Der statistische Ansatz schien für lange Zeit auch für NLP Probleme erfolgversprechend, jedoch fehlte die Rechenleistung, um ähnlich gute Ergebnisse für die menschliche Sprache zu erzielen, wie sie beispielsweise schon seit längerer Zeit für die Bilderkennung erzielt werden. Erste Experimente waren allerdings schon recht erfolgreich. Computer sind in der Lage, semantisch korrekte Stabreime zu produzieren, ohne zu wissen, was ein Stabreim überhaupt ist. Allerdings war es sehr lange nicht möglich, inhaltlich sinnvollen Text durch statistische Methoden zu produzieren. Mit der Ankunft von GPT-3 sind wir diesem Ziel aber deutlich näher gekommen. Die zu Grunde liegenden Technologien sind dabei weiterhin generische Methoden und Statistik.

Was GPT-3 aber von seinen Vorgängern unterscheidet ist: ein riesen Datacenter von Microsoft und enorme Mengen an Daten. GPT-3 hat als Datenbasis nahezu das gesamte Internet. Dadurch ist es in der Lage, Texte zu produzieren, die für Menschen so gut wie nicht unterscheidbar sind von Texten, die tatsächlich von Menschen geschrieben wurden. GPT-3 ist im Kern eine Textvervollständigung. Es hat fast das gesamte Internet tokenized und versucht User Input zu ergänzen, indem es den am wahrscheinlichsten folgenden Token benutzt und danach den wahrscheinlichsten Token, der auf den Token folgt und so weiter und so weiter. Das alles basiert auf ’simpler‘ Statistik. Man könnte sagen, GPT-3 hat das ganze Internet gelesen und weiß, welche Phrase am häufigsten auf die vorangegangene Phrase folgt und liegt damit meistens richtig.

Was bedeutet das alles jetzt aber für unsere tägliche Arbeit an Chatbots/ Conversational Agents?

Entscheidungsbäume, wie die von Dialogflow werden auf absehbare Zeit weiterhin der Kern von vielen Chatbots/ Conversational Agents sein. Sie sind deterministisch und deutlich weniger fehleranfällig als GPT-3. Das macht Entscheidungsbäume ideal für z.B. die Voice Bedienung eines Fahrzeugs oder bei der Abfrage spezifischer Abläufe. Jedoch werden Modelle, wie GPT-3 in Zukunft immer mehr Verwendung finden. Sie sind z.B. ein ideales Interface für Betriebsanleitungen, Produktsortimente, usw. Die allermeisten Texte dieser Art sind hierarchisch gegliedert. Das bedeutet, dass sich die Texte mit Inhalt hinter eine Baumstruktur ‚verstecken‘. Das kann eine Suche schwer bis unmöglich machen, wenn der Benutzer den Einstieg in die Baumstruktur nicht weiß. Hier kann GPT-3 sinnvoll helfen.
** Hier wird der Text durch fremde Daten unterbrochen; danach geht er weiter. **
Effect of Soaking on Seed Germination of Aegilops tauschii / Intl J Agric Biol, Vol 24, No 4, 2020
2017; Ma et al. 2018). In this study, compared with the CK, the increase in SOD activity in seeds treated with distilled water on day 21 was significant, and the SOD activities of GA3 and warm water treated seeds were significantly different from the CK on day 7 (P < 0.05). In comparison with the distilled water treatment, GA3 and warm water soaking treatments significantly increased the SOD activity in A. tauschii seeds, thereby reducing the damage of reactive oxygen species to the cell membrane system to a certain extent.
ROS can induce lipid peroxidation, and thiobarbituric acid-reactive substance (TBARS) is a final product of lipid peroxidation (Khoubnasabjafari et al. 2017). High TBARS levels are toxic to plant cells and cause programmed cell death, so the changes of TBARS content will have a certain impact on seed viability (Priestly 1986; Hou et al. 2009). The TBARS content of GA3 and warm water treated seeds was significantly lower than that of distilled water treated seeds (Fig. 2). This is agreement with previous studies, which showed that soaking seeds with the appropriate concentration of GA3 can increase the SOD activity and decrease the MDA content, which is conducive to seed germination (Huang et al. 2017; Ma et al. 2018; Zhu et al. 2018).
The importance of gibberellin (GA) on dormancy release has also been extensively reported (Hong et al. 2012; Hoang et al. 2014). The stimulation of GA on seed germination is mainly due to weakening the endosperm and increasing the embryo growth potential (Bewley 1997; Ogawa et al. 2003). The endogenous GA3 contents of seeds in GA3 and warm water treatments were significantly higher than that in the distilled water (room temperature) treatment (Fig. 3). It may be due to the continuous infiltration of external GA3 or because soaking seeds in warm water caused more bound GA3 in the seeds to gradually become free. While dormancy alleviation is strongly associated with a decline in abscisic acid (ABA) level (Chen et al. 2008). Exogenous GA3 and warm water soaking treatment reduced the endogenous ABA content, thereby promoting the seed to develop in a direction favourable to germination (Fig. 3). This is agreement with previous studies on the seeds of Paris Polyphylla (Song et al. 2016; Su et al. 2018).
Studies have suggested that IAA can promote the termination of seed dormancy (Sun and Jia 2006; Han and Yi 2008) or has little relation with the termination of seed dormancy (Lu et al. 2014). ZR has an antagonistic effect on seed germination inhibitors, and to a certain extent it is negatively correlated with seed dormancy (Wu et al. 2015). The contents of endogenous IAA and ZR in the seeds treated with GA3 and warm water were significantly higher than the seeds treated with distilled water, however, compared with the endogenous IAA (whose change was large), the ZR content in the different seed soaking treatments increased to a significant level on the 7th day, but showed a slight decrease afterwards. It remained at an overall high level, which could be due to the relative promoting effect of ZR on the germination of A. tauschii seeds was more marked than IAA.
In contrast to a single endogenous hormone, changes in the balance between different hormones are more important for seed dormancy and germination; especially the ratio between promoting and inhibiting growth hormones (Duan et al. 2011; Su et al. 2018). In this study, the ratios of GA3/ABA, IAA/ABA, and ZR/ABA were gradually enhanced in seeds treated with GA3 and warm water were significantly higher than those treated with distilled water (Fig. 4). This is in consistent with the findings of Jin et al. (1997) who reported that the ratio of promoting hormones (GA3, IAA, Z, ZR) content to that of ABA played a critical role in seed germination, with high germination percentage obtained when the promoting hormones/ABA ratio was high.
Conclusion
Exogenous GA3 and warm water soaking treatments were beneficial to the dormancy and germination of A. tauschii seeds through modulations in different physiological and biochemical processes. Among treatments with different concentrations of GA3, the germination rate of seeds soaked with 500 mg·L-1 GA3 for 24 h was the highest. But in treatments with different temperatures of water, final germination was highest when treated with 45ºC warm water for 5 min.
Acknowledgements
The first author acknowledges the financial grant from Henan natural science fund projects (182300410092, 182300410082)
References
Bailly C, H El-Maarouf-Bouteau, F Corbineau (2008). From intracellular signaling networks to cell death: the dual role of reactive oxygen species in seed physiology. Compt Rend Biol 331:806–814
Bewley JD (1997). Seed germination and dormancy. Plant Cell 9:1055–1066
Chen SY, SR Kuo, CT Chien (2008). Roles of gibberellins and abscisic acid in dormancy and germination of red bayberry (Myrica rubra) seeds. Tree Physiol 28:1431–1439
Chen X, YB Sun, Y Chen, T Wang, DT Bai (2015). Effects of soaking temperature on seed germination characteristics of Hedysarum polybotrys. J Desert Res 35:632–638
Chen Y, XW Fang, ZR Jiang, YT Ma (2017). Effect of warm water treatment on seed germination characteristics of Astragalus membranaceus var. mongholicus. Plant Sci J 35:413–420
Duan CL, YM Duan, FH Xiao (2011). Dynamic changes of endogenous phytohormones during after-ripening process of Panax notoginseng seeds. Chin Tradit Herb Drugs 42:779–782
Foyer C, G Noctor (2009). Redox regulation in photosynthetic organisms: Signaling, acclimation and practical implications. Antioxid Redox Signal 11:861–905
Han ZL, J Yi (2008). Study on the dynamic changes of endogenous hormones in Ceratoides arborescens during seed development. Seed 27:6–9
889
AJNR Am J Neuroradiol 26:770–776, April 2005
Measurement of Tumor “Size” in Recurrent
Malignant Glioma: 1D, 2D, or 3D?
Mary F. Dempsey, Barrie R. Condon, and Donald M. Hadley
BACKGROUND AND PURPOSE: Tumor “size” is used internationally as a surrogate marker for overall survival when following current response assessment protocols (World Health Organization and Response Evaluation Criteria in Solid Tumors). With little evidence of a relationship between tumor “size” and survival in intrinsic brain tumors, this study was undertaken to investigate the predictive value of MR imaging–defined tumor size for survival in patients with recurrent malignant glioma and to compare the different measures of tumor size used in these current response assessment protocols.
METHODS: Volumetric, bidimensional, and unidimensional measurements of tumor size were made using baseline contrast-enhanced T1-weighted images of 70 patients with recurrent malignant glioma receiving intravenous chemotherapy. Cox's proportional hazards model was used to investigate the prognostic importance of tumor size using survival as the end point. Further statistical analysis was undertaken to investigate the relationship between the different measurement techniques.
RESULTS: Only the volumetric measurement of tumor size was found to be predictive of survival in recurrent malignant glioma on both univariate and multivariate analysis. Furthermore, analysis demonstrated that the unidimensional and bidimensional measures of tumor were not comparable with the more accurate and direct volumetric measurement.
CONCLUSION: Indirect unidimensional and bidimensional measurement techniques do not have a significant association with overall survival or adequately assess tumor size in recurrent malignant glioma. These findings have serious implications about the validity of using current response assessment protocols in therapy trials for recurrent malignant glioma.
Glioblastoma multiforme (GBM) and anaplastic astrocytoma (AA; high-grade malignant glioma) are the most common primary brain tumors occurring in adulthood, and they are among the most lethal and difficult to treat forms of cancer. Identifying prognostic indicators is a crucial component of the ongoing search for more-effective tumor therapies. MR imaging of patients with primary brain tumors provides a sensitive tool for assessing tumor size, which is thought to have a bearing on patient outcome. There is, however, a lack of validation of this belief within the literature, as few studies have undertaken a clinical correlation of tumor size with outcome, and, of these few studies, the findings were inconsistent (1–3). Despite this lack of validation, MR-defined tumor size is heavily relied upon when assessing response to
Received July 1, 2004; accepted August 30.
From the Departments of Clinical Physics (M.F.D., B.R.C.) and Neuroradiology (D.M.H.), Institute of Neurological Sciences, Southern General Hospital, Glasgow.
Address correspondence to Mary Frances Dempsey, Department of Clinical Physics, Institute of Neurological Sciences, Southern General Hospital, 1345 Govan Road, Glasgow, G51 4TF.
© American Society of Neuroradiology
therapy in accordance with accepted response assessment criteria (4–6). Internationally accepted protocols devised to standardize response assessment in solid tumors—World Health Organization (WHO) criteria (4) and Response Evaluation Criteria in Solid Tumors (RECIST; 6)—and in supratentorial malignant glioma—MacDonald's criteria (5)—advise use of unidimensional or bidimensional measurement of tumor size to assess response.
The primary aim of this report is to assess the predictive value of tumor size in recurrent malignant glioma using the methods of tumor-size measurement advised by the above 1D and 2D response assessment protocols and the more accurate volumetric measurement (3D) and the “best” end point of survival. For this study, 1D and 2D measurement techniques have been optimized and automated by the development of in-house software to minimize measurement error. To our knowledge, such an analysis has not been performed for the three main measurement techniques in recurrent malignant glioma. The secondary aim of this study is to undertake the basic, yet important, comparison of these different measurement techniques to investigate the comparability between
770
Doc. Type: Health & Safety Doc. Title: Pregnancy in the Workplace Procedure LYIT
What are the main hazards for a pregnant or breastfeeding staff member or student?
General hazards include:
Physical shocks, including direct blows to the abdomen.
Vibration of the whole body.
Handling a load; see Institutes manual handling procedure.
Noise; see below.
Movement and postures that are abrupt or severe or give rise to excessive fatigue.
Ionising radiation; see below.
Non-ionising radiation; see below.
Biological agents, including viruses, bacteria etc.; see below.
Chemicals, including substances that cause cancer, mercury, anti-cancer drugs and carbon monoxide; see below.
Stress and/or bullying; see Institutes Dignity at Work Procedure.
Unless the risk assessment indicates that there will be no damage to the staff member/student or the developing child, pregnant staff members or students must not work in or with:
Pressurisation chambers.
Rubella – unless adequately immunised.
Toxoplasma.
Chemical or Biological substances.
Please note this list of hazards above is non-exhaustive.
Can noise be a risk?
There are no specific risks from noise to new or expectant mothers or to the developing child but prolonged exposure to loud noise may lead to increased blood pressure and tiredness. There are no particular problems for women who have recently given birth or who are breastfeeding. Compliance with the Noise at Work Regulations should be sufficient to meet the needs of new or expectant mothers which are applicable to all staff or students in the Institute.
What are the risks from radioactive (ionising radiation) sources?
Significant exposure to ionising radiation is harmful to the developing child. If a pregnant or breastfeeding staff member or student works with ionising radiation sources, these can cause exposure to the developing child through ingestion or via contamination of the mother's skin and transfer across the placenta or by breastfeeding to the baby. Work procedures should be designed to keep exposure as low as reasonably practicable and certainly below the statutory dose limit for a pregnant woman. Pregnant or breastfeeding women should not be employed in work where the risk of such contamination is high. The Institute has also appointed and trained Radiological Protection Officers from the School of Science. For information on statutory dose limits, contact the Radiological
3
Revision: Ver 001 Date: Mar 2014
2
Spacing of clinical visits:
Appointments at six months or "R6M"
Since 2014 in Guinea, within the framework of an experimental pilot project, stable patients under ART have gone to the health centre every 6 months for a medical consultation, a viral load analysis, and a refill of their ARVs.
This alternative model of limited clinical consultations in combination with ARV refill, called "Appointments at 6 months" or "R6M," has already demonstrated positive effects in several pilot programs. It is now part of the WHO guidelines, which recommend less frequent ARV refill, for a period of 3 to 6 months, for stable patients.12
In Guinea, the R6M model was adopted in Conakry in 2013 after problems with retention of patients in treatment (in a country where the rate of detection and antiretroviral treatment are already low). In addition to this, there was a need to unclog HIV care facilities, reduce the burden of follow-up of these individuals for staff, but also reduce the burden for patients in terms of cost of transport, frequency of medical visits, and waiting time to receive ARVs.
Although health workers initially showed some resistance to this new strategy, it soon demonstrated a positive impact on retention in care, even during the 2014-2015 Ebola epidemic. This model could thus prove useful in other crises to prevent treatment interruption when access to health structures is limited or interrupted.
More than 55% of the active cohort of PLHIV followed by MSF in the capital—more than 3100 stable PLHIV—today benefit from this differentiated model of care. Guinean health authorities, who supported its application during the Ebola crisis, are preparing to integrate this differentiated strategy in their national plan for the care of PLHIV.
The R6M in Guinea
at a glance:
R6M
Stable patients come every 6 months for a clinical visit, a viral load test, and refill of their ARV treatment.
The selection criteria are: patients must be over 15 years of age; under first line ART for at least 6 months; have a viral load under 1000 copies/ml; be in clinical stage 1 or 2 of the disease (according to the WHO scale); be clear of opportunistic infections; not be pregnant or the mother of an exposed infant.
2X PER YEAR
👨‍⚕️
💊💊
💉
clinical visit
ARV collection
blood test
Wir werden also in Zukunft viele Hybridlösungen sehen, die einen deterministischen Einstieg über einen Entscheidungsbaum haben und die bei Deadends auf ein feingetunetes GPT-3 Model zugreifen.

Die Aussagen in diesem Artikel spiegeln die Ansichten des Autors wieder und nicht die eines Unternehmens, einer Organisation oder Institution.